▶ WHAT NEEDS TO BE DONE
In the data below, find every line with the string "lines" and pull it out.

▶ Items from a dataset
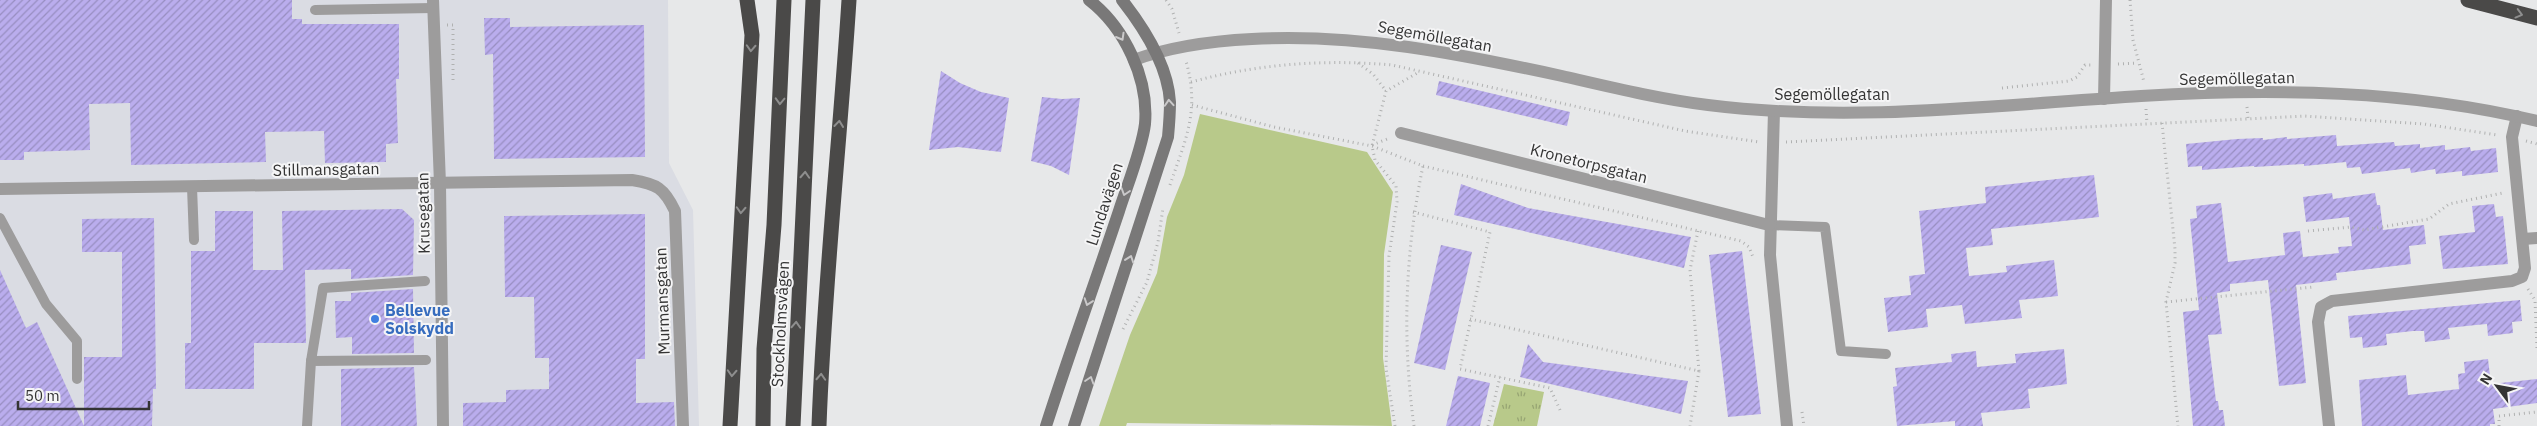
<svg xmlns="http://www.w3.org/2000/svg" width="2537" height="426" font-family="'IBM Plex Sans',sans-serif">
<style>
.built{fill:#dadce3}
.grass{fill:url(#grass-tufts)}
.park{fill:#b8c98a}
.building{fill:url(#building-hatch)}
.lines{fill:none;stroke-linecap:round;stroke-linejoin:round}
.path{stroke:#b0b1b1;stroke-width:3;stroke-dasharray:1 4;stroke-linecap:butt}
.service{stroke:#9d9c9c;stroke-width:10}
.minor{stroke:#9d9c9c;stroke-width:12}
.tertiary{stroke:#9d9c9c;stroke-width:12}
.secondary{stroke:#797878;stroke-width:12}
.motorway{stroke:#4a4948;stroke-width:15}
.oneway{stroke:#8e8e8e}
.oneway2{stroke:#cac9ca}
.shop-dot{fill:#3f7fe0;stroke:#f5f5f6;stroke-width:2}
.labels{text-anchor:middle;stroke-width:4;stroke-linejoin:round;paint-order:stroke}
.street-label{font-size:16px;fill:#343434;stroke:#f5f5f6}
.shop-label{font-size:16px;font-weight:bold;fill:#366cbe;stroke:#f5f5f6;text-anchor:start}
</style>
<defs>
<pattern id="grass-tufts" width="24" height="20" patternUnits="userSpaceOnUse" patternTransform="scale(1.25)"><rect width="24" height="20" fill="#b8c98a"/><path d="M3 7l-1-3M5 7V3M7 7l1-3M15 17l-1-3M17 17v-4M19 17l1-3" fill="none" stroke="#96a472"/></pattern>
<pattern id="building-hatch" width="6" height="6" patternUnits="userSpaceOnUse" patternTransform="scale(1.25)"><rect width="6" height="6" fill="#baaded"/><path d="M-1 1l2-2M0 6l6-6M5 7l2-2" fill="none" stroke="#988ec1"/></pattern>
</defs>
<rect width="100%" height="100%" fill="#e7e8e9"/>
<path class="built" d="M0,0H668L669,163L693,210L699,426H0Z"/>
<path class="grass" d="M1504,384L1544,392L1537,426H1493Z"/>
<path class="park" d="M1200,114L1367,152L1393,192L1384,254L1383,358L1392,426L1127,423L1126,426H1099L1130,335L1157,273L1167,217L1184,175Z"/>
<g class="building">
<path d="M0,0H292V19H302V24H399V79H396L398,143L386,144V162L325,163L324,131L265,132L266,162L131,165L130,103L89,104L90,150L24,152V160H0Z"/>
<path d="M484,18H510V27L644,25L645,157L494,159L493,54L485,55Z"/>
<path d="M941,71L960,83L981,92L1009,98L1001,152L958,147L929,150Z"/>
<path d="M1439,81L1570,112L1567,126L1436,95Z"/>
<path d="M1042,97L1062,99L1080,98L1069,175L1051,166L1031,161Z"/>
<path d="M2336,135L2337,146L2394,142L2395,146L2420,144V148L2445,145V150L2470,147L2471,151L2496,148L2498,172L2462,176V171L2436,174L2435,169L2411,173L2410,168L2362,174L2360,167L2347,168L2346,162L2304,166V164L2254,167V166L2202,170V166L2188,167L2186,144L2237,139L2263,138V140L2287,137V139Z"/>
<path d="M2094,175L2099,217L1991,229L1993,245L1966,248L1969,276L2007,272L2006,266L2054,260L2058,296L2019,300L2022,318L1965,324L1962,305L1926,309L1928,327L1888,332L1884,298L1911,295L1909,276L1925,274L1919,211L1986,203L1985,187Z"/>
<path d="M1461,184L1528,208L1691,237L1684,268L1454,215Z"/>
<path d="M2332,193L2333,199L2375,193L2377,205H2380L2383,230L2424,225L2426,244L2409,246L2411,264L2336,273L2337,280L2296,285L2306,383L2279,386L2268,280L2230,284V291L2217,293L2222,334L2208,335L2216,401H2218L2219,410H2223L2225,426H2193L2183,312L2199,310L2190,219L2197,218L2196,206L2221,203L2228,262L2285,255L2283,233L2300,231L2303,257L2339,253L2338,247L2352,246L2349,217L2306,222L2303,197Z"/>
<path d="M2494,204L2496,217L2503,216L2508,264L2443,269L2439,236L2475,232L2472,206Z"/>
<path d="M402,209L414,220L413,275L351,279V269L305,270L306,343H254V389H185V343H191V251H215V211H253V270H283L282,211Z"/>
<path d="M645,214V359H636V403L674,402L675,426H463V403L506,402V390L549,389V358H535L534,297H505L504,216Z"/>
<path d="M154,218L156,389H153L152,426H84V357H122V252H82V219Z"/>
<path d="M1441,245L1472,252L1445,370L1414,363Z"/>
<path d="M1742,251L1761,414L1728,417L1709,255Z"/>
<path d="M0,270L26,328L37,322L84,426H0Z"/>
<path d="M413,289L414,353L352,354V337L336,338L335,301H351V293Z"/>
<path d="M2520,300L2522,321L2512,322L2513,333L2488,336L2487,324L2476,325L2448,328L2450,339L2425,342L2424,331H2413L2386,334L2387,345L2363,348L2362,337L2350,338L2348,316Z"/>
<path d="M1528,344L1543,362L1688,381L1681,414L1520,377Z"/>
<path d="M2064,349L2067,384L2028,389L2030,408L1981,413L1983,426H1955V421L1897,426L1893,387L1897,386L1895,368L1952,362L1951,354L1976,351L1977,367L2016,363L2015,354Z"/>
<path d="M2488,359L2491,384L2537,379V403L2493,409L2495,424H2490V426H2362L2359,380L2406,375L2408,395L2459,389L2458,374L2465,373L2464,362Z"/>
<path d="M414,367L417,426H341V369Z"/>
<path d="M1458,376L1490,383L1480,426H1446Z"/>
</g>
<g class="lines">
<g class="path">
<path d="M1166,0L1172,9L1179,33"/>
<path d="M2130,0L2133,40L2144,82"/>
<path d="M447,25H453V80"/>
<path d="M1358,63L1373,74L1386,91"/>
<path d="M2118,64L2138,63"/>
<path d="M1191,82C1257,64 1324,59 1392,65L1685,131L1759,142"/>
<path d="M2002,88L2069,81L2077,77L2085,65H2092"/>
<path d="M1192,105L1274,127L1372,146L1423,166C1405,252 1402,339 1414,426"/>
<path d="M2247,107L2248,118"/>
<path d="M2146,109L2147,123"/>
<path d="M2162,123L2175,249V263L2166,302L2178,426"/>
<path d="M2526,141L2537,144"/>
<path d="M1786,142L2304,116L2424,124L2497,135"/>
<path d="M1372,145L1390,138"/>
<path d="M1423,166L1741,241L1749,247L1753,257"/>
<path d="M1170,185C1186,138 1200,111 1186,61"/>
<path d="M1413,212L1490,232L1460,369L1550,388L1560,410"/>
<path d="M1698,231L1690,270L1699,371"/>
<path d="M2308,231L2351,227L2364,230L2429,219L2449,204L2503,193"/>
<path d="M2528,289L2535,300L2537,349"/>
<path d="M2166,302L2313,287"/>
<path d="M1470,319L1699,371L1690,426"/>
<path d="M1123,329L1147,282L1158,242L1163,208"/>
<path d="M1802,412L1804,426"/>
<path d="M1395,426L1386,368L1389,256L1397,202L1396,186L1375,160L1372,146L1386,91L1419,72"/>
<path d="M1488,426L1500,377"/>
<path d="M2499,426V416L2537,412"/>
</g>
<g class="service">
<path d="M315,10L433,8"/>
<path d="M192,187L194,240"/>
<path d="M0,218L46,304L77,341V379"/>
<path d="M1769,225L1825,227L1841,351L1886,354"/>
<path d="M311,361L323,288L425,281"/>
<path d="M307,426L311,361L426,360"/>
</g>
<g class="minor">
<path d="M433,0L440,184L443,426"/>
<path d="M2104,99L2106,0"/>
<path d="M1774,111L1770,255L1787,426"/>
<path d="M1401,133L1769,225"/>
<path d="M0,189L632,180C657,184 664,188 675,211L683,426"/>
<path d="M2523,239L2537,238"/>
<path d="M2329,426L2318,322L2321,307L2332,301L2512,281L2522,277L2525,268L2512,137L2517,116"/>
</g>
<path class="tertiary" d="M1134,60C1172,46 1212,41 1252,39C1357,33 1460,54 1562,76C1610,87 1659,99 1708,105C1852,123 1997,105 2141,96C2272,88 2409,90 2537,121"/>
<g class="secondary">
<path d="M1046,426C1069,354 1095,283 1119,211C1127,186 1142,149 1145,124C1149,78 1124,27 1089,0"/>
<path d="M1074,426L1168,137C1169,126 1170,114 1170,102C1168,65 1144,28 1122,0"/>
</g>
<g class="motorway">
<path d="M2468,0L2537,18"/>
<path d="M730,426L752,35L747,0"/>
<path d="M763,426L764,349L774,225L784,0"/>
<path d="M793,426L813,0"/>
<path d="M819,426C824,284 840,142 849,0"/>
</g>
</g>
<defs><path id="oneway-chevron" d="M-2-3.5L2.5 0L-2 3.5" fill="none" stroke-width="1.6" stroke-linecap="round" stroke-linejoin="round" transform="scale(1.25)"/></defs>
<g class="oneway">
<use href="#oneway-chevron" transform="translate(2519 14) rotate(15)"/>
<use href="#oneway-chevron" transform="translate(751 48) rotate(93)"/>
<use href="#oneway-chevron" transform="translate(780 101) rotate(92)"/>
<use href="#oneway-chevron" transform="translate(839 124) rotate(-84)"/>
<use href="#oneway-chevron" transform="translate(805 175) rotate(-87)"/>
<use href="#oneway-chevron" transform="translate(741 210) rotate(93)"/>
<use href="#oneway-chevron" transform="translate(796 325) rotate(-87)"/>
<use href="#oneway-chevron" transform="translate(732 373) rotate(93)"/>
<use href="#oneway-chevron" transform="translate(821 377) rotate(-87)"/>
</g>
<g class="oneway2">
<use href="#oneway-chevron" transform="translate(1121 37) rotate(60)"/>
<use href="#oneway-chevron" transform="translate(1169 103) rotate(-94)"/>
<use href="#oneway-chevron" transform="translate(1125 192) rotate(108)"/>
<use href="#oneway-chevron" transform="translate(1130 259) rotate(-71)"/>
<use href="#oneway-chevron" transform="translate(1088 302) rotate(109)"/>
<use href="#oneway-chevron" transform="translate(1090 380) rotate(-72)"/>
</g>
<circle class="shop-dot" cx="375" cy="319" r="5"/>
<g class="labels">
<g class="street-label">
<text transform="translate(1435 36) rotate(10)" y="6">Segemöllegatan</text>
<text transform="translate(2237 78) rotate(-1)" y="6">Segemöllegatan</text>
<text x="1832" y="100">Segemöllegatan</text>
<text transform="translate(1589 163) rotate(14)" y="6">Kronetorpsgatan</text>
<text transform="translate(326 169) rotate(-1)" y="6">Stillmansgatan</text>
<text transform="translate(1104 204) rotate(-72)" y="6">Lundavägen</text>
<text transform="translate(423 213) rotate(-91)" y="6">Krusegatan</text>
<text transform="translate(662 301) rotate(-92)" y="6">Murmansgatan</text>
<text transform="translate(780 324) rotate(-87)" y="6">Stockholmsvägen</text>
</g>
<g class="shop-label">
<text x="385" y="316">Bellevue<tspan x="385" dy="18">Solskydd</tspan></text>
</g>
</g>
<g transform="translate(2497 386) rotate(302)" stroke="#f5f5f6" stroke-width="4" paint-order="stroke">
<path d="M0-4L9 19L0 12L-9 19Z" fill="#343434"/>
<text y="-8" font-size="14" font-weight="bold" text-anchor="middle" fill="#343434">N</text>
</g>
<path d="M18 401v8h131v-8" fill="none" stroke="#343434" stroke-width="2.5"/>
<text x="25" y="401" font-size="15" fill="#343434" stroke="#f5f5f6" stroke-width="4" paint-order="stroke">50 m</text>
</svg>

▶ WRITTEN RESPONSE
.lines{fill:none;stroke-linecap:round;stroke-linejoin:round}
<g class="lines">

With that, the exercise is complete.